Amo la diferencia horaria que sufrimos.


Saber que mientras duermo
escribes para mí es tan espiritual,
tan excitante y a la vez tan peligroso
para un señor que hace ya mucho años
dejó de amar en serio,
que he de apagar integramente mis circuitos
como los autos en la gasolinera
por temor a prenderme, involuntariamente, al repostar
si es demasiado sexi el octanaje.

Todo lo que suceda
a partir de ese instante en mi mañana
tendrá el mismo color e intensidad
que los versos que brotan como un mar caudaloso
de tus manos.

El mar,
siempre es el mar,
el misterio del mar lo que nos une
y trae del nuevo mundo
tus cápsulas de amor embotelladas,
las quejas de una reina
que llora en el balcón de su atalaya
como si se le hubiera roto en un instante
su kalazar de agua.
(yo no tengo remedio,
vuelve el agua,
es siempre el agua, amor, la que me llama)
No es la Diva del verbo la que aulla
su rock and roll colérico en mi playa,
es la reina del mundo, porque ¿qué es el mundo, si no,
viva palabra?
Y fue por la palabra que yo volví al amor.

Yo quiero consolarla,
pero Dios no incluyó
la llave de su alcoba en mi llavero.
Tengo fe en que el oleaje
le devuelva,
al hombre de neón que salvaguarda
la contraseña WiFi de sus reinos.

Los días que no hay carta,
quiero que algo violento,
una nave marciana de repente en mi cuarto
un cataclismo
un huracán
tu olvido,
me devore.
Y me bajo del mundo
y me paso la noche,
revenido*
colérico
llorando por las ramas a lo Shakespeare
como un pájaro mustio,
interrogando a dios
como lo hacía la reina al borde de mi playa:

¿Vas a ser tan cabrón,
señor, de arrebatármela?

Finalmente,
una noche de esas que la gente
llama noche cualquiera,
Dios resurge del agua,
como un astro.
Me trae tu corazón como si nada
y me lo deja, como una ofrenda mística
saltando estremecido, gimoteando,
sobre la arena húmeda,
como una sub-especie marina indescubierta:

No dejes que se pudra. —Dios me ordena.

El mar se multiplica sobre dios,
lo engulle y, de repente,
comprendo que los ciclos de preguntas
han llegado a su fin
y que estoy preparado para hacer
esa única cosa que se me permitió
traer desde el naufragio de mi mismo:

Levantar de la nada un *Diente de Faldar
donde mi Bambi de especie indescubierta
pueda ponerse a salvo de los lobos.

Crece mi fortaleza
y mientras crece
el trailer de mi vida va en crescendo
trenzado a los pilares
de metáforas
ante tu corazón, omnubilado en su ziploc campeona de lo hermético,
y Bambi indescubierta de avellana,
ida completamente de este mundo
con mis fábulas
y mi cháchara tibia de abuelito de Heidi
empeñado en salvarla
de la nación del hielo,
se derrite y se hace, al compás de mi historia,
de almíbar en su cama.

Ya no le hago
más preguntas a Dios ni me las hago.

Entiendo que a un arcángel no le está permitido
follarse a un corazón convaleciente guardado en una ziploc.

Mientras descubro
que elixir debo darte
para que el corazón no se te pudra
bebo tu sangre...

entera.

Hoy nada va a pasarme
si marcho a trabajar
contigo
desbrozándome las venas.





Glosario:

*Revenido: ni idea si este vocablo existe. Para mi abuela sí, me lo decía cuando me enfadaba y no había dios que me hiciera entrar en razones. Entonces ella decía: "el marqués está hoy revenido".

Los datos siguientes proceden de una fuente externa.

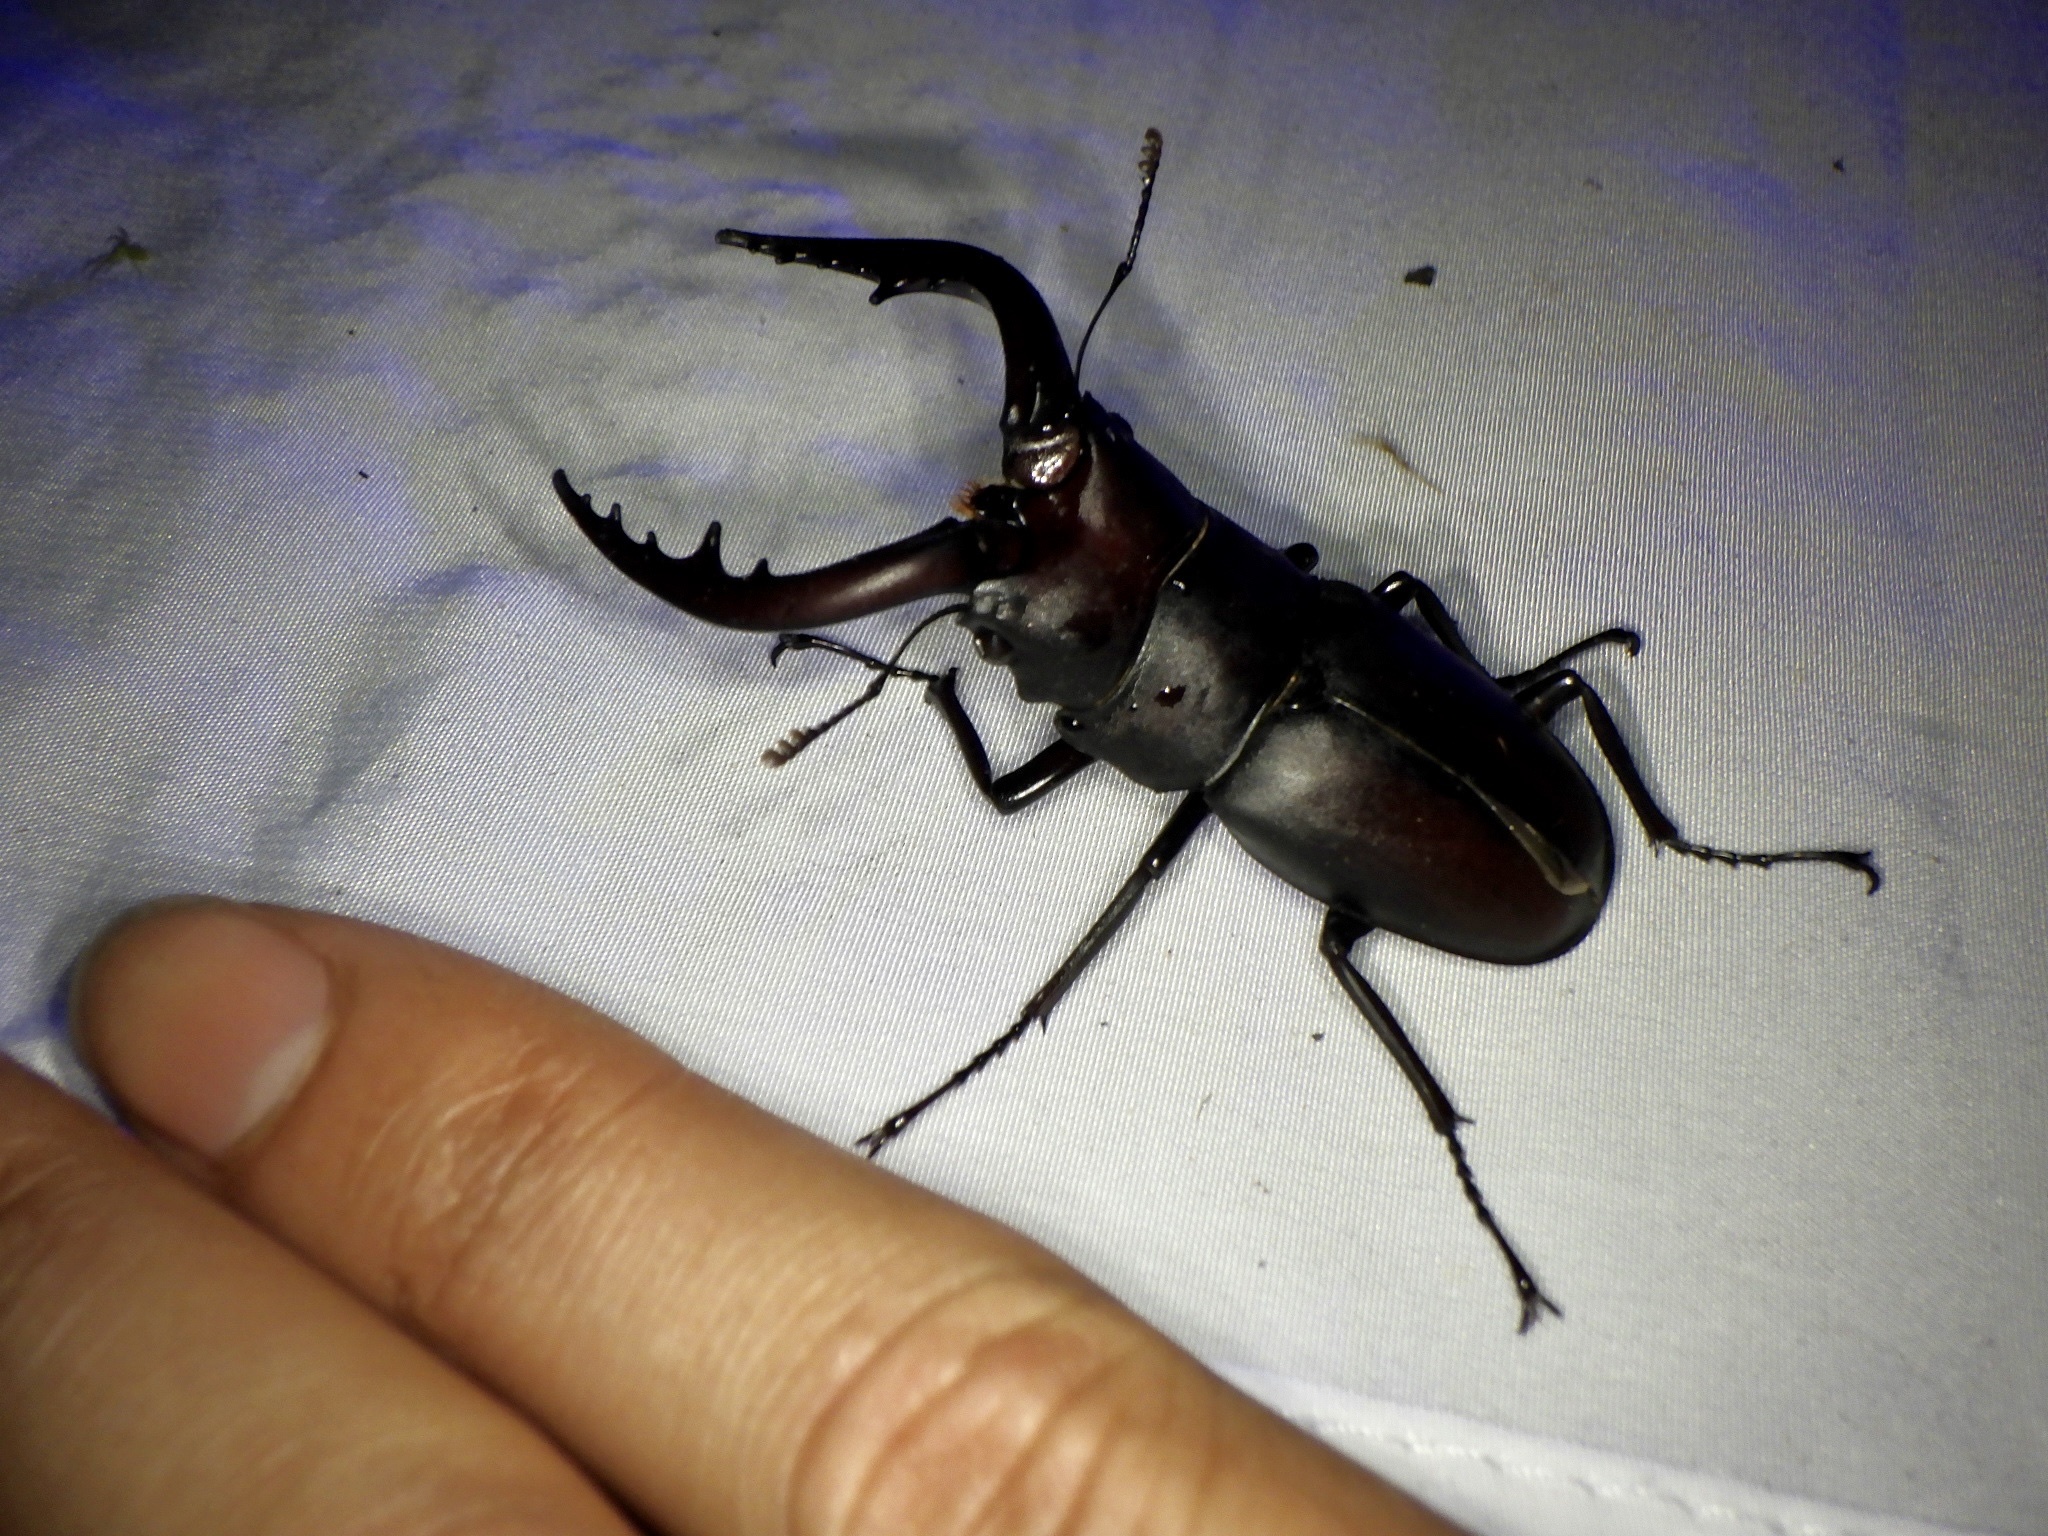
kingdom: Animalia
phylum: Arthropoda
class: Insecta
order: Coleoptera
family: Lucanidae
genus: Prosopocoilus
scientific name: Prosopocoilus inclinatus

*Diente de Faldar: Es una fortaleza de combate. Aparece en el vídeo juego 'The Élder scroll" y está ubicada en la comarca de la grieta.






12 comentarios:

  1. Impecable, amigo mío... sólo puedo decir que tal vez era lo que necesitaba esta noche... este toque de romanticismo que acabe con mi estresada semana y me deje la sonrisa dulce.

    Un verdadero placer leerte, siempre.

    Mil besitos, amigo Jonh y feliz finde.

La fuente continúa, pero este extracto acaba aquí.